▶ [Document text]
---------------

India's Russian oil imports rise in May as refiners boost purchases

India's Russian oil imports rise in May as refiners boost purchases


India remained the world’s second-largest buyer of Russian fossil fuels in May, importing an estimated 5.8 billion euros (USD 6.7 billion) worth of Russian hydrocarbons as refiners stepped up crude purchases from Moscow, European think tank Centre for Research on Energy and Clean Air (CREA) said in a report.

Crude oil accounted for about 83 per cent of India’s imports from Russia during the month, valued at 4.8 billion euros, while oil products and coal imports stood at 550 million euros and 429 million euros, respectively.

“India’s total crude import volumes recorded an 8 per cent month-on-month increase in May. This is partially explained by a 21 per cent month-on-month increase in Russian imports,” CREA said.

Some of India’s largest refining hubs recorded notable increases in Russian crude arrivals. Unloaded volumes at the Vadinar refinery in Gujarat rose 36 per cent from April levels, while deliveries to the Jamnagar refining complex in the state increased 14 per cent.

According to CREA, state-run refiners also expanded purchases after resuming imports earlier this year. The New Mangalore and Visakhapatnam refineries, which had halted Russian crude imports at the end of November 2025, continued buying Russian oil after restarting purchases in March.

Russian crude deliveries to New Mangalore rose 13 per cent month-on-month in May, while imports at Visakhapatnam jumped 42 per cent, it said.

The Paradip refinery on Odisha’s east coast also unloaded its highest volume of Russian crude in two years, underscoring the continued attractiveness of discounted Russian barrels for Indian refiners despite evolving geopolitical and sanctions-related pressures.

India emerged as one of the largest buyers of Russian oil since Western sanctions and trade restrictions reshaped global energy flows following Moscow’s invasion of Ukraine. Indian refiners have consistently increased purchases of discounted Russian crude, helping offset higher energy costs while boosting refining margins and exports of petroleum products.

The latest figures suggest Russian oil continues to account for a significant share of India’s crude import basket, even as the country diversifies supplies from the Middle East, Africa and the United States.

---------------

▶ [Problem to solve] Pick up the article on India's Russian oil imports in May after its final sentence and carry it forward.

---------------

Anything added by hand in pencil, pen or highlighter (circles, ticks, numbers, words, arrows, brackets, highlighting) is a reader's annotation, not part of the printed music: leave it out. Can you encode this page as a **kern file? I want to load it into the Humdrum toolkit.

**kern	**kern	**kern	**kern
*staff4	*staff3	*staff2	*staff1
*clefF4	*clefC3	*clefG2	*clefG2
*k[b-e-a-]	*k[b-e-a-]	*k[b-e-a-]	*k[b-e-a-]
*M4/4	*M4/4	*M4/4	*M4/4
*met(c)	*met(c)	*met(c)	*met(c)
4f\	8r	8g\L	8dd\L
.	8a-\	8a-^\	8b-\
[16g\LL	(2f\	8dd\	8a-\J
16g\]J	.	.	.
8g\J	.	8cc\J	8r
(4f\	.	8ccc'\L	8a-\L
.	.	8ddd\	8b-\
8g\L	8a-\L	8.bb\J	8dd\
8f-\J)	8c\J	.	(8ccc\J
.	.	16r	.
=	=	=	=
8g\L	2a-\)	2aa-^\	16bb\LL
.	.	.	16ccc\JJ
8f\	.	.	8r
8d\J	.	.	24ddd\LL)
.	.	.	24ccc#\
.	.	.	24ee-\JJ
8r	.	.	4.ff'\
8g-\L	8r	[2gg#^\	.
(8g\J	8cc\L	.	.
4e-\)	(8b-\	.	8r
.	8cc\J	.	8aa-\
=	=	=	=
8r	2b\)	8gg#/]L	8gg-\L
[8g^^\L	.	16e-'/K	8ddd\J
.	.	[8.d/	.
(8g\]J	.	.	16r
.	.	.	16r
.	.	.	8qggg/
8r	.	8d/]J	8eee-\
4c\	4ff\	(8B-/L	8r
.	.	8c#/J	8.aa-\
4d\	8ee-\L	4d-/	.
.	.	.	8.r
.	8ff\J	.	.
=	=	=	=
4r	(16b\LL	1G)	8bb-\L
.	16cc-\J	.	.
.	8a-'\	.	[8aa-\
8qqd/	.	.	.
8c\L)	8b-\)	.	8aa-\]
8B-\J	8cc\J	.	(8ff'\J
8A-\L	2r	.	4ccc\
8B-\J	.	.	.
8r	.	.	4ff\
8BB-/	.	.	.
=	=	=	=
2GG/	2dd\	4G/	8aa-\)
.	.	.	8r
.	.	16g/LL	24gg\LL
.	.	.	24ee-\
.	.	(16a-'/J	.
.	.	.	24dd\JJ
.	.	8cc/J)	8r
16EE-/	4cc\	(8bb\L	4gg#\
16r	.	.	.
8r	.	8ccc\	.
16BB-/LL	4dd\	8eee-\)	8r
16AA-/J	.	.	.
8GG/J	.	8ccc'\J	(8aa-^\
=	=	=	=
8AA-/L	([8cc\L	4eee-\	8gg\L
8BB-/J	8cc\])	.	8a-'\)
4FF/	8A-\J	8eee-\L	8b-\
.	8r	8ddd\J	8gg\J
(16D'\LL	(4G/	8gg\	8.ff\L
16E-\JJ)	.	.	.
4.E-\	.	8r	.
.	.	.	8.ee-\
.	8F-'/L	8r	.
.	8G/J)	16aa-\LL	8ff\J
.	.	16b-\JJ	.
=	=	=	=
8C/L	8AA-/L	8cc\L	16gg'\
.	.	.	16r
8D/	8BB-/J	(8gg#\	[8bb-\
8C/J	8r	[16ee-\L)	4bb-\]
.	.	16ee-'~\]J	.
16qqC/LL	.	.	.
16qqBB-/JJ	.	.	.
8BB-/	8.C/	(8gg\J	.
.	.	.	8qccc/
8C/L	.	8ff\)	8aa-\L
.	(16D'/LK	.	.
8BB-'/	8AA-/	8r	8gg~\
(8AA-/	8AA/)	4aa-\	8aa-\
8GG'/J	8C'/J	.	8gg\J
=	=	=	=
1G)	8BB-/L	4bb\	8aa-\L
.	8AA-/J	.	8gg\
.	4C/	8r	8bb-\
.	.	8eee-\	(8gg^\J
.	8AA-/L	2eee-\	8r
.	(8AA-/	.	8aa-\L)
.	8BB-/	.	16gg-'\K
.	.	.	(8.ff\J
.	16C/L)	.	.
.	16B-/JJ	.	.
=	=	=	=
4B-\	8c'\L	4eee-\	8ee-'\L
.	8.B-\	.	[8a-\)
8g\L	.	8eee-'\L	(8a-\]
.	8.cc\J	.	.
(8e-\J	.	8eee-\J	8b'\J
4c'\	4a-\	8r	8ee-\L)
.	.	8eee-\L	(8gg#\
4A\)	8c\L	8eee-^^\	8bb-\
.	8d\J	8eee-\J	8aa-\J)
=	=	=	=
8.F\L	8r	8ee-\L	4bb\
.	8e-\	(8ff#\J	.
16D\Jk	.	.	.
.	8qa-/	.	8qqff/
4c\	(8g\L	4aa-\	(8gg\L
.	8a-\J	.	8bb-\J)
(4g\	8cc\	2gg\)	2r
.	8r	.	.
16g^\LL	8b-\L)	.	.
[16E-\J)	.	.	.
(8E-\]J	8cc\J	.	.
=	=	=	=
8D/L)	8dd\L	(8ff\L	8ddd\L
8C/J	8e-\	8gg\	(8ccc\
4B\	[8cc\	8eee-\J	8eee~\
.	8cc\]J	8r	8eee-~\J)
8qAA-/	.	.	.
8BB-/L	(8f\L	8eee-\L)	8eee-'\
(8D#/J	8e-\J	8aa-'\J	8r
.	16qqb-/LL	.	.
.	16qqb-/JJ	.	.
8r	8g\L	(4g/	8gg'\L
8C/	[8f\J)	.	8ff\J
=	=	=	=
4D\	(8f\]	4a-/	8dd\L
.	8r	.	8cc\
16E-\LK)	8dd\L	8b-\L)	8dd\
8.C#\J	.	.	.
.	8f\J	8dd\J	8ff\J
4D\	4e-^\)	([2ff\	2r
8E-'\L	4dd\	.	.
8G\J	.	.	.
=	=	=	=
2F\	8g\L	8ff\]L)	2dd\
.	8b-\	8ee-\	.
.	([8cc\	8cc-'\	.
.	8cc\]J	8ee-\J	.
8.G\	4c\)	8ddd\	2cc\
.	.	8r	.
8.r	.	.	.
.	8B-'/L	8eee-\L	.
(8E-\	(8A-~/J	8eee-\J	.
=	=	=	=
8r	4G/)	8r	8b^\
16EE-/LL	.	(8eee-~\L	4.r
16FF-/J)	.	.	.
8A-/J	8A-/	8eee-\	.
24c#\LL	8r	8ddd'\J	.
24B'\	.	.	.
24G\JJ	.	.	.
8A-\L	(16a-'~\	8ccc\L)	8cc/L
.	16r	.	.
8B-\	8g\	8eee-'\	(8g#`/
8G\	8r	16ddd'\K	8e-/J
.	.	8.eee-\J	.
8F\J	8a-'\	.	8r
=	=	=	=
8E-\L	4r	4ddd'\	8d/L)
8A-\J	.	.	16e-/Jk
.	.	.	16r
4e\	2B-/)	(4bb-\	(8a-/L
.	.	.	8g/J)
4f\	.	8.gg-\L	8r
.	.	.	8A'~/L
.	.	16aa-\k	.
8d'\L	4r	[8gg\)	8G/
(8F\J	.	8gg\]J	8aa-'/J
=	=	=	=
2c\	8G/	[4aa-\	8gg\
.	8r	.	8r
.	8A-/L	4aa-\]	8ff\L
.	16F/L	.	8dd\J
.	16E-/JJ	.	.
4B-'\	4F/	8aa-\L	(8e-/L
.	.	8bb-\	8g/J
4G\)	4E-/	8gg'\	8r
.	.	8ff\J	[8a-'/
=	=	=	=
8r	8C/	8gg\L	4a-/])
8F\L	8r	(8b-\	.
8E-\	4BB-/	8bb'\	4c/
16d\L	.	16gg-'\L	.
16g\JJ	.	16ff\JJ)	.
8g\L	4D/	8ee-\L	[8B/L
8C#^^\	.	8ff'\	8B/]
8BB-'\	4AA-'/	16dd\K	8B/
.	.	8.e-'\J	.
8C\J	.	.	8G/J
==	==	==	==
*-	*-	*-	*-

---------------

▶ [Result]
According to CREA, China bought 50 per cent of Russia’s crude exports in May, followed by India (36 per cent), Turkiye (6 per cent), and the EU (5 per cent).

“In May 2026, China remained the largest global buyer of Russian fossil fuels, accounting for 38 per cent (Euro 7.0 billion) of Russia’s export revenues from the top five importers. Crude oil made up 69 per cent (Euro 4.8 bn) of China’s purchases, followed by pipeline gas (Euro 618 million), then coal (Euro 525 million), and lastly LNG (Euro 510 million). Oil products (Euro 479 million) constituted the remainder of China’s imports,” it said.

CREA said despite the EU’s ban on imports of oil products made from Russian crude on January 21, 2026, 10 shipments of oil products from refineries using Russian crude were unloaded at EU ports in the month of May.

“Refineries using Russian crude in India, Turkiye, Brunei, and Georgia exported Euro 641 million of oil products to sanctioning countries in May 2026. The importers included the EU (Euro 174 million), Australia (Euro 275 million), the US (Euro 147 million) and New Zealand (Euro 45 million). An estimated Euro 214 million of these products were refined from Russian crude,” it said.

Exports to the US originated at Reliance Industries Ltd’s Jamnagar refinery, the SOCAR-owned STAR refinery in Turkiye, and the Tupras Izmit refinery as well. “In the prior three months, 39 per cent of the STAR refinery’s crude oil feedstock and 15 per cent of the Jamnagar refinery’s feedstock came from Russia,” it added.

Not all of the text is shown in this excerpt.